Complete the following:
(a) Answer these questions from the forum comments:
(i) What two things does the commenter say they would wager on the guess that most rational adults don't want to see innocent people die?
(ii) What does the profile quoted in the P.S. say?
(iii) What example is given of a situation with blurry lines?
(b) For each statement, say whether it agrees with the forum comments:
(i) Some of Israel's largest criticisms come from non-Israeli Jews.
(ii) The kid who stood his ground is the one who should be denounced.
(iii) The removal of the post is presented as the only possible outcome.
(c) Write the next part of the forum comments, picking up after their final sentence.

Provided text:
'''
If you believe your question is worth pursuing, then do so. From where I sit, it was ill-posed at best, most likely just heated rhetoric, and maybe even pure confusion. But I was willing to spend some time in the hopes of pointing you in a better* direction.
You can burn tremendous time on poorly-framed questions, but why do that? Perhaps you don't want to answer the question, though, because you didn't ask it. You get to ask questions of us, but don't reply to follow-up questions that push back on your point of view?
* Subjectively better, of course, from my point of view. But not just some wing-nut point of view. What I'm saying is aligned with many (if not most) deep thinkers you'll come across. In short, if you ask poorly-framed questions, you'll get nonsense out the other end.
P.S. Your profile says "I’m too honest. Deal with it." which invites reciprocity.
>The HN crowd is overly enthusiastic to see Jews die, if anything.
I wouldn't be so quick to say that. I would guess that 99.99999% of us at a bare minimum don't want to see any innocent people die, regardless of ethnicity, religious creed, nationality, etc. In fact, I'd wager my life savings and my company on the guess that most rational adults don't want to see innocent people die regardless of where in the world they are. HN is no different.
Israel is not 100% scot-free and innocent here, and that needs to be stressed. I don't condone Hamas's behavior at all (it's abhorrent), nor do I condone bombing a clearly-marked vehicle delivering humanitarian aid (also abhorrent).
Also, Israel =! all jewish people world wide. You'll find some of Israel's largest criticisms come from non-Israeli Jews.
> Well, this post is surely going to get removed because of flaming in comments
This is one prediction of many possible outcomes.
Independent of the probability of a negative downstream outcome:
1. It is preferable to correct the unwelcome behavior itself, not the acceptable events simply preceding it (that are non-causal). For example, we denounce when a bully punches a kid, not that the kid stood his ground.*
2. We don't want to create a self-fulfilling prophecy in the form of self-censorship.
* I'm not dogmatic on this. There are interesting situations with blurry lines. For example, consider defensive driving, where it is rational to anticipate risky behavior from other drivers and proactively guard against it, rather than waiting for an accident to happen.
'''
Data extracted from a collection
'''
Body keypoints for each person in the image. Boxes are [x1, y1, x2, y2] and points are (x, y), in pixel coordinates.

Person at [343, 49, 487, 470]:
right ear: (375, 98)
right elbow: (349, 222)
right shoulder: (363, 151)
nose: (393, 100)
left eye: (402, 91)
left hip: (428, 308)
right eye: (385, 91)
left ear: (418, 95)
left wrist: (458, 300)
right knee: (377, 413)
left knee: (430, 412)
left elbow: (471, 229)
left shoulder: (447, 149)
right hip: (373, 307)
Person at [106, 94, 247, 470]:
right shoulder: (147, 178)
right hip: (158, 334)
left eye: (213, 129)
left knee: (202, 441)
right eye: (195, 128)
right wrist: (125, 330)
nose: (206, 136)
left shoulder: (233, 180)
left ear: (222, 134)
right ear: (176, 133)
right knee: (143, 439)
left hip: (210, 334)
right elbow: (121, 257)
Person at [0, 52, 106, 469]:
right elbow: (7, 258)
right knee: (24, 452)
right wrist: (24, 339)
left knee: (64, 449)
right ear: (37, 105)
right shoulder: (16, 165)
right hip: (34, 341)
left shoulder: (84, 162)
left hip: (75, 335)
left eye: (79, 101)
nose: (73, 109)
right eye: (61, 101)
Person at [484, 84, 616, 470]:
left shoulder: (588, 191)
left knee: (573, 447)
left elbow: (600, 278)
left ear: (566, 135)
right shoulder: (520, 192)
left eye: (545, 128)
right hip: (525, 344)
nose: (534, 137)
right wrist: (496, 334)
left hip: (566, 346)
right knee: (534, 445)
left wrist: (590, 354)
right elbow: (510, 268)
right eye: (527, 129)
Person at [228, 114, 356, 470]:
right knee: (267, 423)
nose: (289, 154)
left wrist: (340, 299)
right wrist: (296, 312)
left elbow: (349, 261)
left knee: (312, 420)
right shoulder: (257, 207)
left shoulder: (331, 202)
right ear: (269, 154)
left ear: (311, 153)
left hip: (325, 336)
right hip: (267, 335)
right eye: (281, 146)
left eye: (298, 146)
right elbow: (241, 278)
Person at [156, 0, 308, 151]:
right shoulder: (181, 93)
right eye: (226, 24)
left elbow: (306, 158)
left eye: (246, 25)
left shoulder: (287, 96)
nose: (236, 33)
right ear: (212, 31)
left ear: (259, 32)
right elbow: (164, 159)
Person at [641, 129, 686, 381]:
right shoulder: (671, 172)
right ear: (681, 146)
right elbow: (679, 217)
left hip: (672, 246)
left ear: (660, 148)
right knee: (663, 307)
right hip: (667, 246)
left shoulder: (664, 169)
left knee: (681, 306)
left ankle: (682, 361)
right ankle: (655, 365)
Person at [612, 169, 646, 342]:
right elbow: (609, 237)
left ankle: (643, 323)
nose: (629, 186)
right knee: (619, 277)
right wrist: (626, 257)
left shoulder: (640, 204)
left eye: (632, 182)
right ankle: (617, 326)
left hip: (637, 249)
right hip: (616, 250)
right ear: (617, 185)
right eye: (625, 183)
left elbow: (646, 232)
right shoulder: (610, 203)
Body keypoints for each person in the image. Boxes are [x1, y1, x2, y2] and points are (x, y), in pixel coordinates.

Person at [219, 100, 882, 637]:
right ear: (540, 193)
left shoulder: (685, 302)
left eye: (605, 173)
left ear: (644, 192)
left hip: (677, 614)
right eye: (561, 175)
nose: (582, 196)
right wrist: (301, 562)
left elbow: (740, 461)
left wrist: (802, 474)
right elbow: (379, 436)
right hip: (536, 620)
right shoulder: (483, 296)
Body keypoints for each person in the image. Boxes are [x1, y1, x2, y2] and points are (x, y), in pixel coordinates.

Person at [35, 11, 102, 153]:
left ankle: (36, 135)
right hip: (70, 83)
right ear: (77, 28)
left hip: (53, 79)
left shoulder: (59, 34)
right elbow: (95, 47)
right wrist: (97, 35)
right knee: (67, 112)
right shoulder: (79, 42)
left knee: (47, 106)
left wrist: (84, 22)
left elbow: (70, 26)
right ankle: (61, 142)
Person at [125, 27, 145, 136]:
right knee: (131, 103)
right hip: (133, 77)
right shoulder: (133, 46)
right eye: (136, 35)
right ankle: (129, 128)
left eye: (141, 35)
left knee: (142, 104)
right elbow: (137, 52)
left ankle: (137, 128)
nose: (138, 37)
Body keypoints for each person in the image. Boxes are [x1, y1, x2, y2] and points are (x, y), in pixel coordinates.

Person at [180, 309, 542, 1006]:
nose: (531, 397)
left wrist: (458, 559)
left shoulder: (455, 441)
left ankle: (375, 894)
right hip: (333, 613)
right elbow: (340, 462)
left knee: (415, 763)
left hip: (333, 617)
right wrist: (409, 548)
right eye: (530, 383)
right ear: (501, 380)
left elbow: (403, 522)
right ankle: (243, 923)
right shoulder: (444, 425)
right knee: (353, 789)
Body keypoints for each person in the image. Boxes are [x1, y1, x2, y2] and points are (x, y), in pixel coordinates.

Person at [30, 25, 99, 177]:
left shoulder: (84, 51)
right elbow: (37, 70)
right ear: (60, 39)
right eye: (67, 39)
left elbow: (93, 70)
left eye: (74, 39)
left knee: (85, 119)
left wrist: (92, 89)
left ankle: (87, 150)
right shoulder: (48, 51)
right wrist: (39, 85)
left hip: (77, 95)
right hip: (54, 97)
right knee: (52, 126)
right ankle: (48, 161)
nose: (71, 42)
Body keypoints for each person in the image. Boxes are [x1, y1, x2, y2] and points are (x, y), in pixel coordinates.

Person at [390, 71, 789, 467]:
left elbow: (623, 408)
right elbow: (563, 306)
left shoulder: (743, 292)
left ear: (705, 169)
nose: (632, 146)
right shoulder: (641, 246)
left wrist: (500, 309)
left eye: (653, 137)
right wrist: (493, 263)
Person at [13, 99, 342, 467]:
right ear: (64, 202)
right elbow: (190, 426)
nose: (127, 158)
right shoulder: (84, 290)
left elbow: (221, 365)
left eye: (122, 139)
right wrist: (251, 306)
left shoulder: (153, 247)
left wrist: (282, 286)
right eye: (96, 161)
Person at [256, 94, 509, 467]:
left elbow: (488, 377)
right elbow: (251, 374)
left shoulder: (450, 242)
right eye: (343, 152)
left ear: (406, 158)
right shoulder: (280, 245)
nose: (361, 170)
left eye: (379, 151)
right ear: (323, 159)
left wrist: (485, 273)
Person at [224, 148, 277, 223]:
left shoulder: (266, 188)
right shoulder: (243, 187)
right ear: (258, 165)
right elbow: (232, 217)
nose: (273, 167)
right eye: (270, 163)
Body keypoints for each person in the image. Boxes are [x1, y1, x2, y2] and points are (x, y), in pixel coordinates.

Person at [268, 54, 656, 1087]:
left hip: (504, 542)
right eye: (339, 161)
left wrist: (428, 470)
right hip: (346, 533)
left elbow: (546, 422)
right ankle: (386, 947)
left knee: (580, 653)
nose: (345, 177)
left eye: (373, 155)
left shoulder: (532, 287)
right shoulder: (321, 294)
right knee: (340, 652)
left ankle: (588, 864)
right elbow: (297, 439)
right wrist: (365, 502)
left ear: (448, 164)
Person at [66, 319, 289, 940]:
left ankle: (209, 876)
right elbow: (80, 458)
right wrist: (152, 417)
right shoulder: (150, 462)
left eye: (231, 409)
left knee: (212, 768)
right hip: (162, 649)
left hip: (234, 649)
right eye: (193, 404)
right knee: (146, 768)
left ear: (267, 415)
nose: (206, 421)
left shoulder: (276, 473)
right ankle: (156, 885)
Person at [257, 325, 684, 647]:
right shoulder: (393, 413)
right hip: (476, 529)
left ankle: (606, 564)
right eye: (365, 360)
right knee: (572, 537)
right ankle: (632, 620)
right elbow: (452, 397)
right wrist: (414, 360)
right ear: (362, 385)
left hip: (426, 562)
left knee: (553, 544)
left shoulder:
'''
Answers to each task:
(a)
(i) Their life savings and their company.
(ii) "I’m too honest. Deal with it."
(iii) Defensive driving, where it is rational to anticipate risky behavior from other drivers and guard against it before an accident happens.

(b)
(i) Yes: "You'll find some of Israel's largest criticisms come from non-Israeli Jews."
(ii) No: "we denounce when a bully punches a kid, not that the kid stood his ground."
(iii) No: "This is one prediction of many possible outcomes."

(c)
It’s the most important thing going on in the world. And geeks shouldn’t be thought of as people who will sit and think how cool the death machine AI that Israel has developed which chooses how and when 30K children die… geeks make this tech, profitise from it, and lurk about HN and when it comes to facing the reality of their creations they want to close the conversation down, flag comments, and evade the hurty real world reality of it. Sad. And pathetic. I’m not saying you are personally.
> They tend to remove posts causing flame in comments
It can be fun to consider the precise and comprehensive truth value of such statements (or, the very nature of "reality" for extra fun) using strict, set theory based non-binary logic.
It can also be not fun. Or sometimes even dangerous.
Civilized conversation is limited by the emotional stability of those having it.
People have it so easy now they've grown up and spent their entire lives in total comfort and without even the slightest hint of adversarial interaction. So when they encounter it, they overreact and panic at the slightest bit of scrutiny rather than behave like reasonable adults.
I agree with you, this conversations should be had. But unfortunately a small, but comitted, minority can (and often will) turn the comments on sensitive topics into a toxic cesspool.
Why not just treat it as a way for undesirable guests to reveal themselves? Sounds like HN never wanted these guests and doesn't have the administrative attention to be watching all the time.